[Bounding box prediction data]
____

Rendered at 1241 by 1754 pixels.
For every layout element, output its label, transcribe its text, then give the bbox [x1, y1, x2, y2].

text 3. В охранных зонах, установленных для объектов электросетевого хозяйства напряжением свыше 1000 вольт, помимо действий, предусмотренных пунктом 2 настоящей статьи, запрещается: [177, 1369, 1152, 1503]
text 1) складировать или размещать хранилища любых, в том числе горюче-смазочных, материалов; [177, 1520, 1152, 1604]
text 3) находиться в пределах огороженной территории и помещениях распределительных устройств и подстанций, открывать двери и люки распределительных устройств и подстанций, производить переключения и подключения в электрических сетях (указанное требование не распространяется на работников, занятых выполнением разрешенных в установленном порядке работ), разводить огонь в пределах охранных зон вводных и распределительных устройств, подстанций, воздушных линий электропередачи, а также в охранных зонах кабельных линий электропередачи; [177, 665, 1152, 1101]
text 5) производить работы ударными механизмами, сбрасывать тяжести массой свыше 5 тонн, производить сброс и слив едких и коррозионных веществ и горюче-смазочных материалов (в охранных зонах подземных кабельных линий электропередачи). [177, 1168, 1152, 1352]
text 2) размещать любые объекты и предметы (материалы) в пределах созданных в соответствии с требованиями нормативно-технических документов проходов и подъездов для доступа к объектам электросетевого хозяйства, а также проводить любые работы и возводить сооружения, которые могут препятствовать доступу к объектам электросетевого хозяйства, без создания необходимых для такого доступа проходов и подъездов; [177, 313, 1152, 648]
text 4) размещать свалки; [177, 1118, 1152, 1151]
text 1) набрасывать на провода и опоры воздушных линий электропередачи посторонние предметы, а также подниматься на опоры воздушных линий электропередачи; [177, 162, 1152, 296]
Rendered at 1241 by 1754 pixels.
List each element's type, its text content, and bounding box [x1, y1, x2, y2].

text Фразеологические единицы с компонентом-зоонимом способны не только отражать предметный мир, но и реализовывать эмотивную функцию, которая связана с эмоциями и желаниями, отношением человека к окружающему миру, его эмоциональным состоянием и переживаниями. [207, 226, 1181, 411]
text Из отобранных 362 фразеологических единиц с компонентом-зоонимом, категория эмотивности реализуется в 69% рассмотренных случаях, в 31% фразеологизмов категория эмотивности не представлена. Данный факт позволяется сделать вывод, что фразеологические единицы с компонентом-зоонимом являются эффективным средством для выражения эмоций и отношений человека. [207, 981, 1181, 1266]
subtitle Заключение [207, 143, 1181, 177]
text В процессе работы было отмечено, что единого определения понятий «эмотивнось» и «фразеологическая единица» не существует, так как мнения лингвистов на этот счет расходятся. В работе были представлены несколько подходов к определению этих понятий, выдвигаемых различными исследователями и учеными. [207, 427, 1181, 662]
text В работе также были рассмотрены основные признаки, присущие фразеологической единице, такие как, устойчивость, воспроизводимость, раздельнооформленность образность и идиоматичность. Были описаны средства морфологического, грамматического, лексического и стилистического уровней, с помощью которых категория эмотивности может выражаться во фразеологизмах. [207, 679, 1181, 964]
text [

____

**WORK ITEM**:
Exactly as they appear above, return all of the records.

**WRITTEN SOLUTION**:
Rendered at 1241 by 1754 pixels.
For every layout element, output its label, transcribe its text, then give the bbox [x1, y1, x2, y2].

text 3. В охранных зонах, установленных для объектов электросетевого хозяйства напряжением свыше 1000 вольт, помимо действий, предусмотренных пунктом 2 настоящей статьи, запрещается: [177, 1369, 1152, 1503]
text 1) складировать или размещать хранилища любых, в том числе горюче-смазочных, материалов; [177, 1520, 1152, 1604]
text 3) находиться в пределах огороженной территории и помещениях распределительных устройств и подстанций, открывать двери и люки распределительных устройств и подстанций, производить переключения и подключения в электрических сетях (указанное требование не распространяется на работников, занятых выполнением разрешенных в установленном порядке работ), разводить огонь в пределах охранных зон вводных и распределительных устройств, подстанций, воздушных линий электропередачи, а также в охранных зонах кабельных линий электропередачи; [177, 665, 1152, 1101]
text 5) производить работы ударными механизмами, сбрасывать тяжести массой свыше 5 тонн, производить сброс и слив едких и коррозионных веществ и горюче-смазочных материалов (в охранных зонах подземных кабельных линий электропередачи). [177, 1168, 1152, 1352]
text 2) размещать любые объекты и предметы (материалы) в пределах созданных в соответствии с требованиями нормативно-технических документов проходов и подъездов для доступа к объектам электросетевого хозяйства, а также проводить любые работы и возводить сооружения, которые могут препятствовать доступу к объектам электросетевого хозяйства, без создания необходимых для такого доступа проходов и подъездов; [177, 313, 1152, 648]
text 4) размещать свалки; [177, 1118, 1152, 1151]
text 1) набрасывать на провода и опоры воздушных линий электропередачи посторонние предметы, а также подниматься на опоры воздушных линий электропередачи; [177, 162, 1152, 296]
Rendered at 1241 by 1754 pixels.
List each element's type, its text content, and bounding box [x1, y1, x2, y2].

text Фразеологические единицы с компонентом-зоонимом способны не только отражать предметный мир, но и реализовывать эмотивную функцию, которая связана с эмоциями и желаниями, отношением человека к окружающему миру, его эмоциональным состоянием и переживаниями. [207, 226, 1181, 411]
text Из отобранных 362 фразеологических единиц с компонентом-зоонимом, категория эмотивности реализуется в 69% рассмотренных случаях, в 31% фразеологизмов категория эмотивности не представлена. Данный факт позволяется сделать вывод, что фразеологические единицы с компонентом-зоонимом являются эффективным средством для выражения эмоций и отношений человека. [207, 981, 1181, 1266]
subtitle Заключение [207, 143, 1181, 177]
text В процессе работы было отмечено, что единого определения понятий «эмотивнось» и «фразеологическая единица» не существует, так как мнения лингвистов на этот счет расходятся. В работе были представлены несколько подходов к определению этих понятий, выдвигаемых различными исследователями и учеными. [207, 427, 1181, 662]
text В работе также были рассмотрены основные признаки, присущие фразеологической единице, такие как, устойчивость, воспроизводимость, раздельнооформленность образность и идиоматичность. Были описаны средства морфологического, грамматического, лексического и стилистического уровней, с помощью которых категория эмотивности может выражаться во фразеологизмах. [207, 679, 1181, 964]
text [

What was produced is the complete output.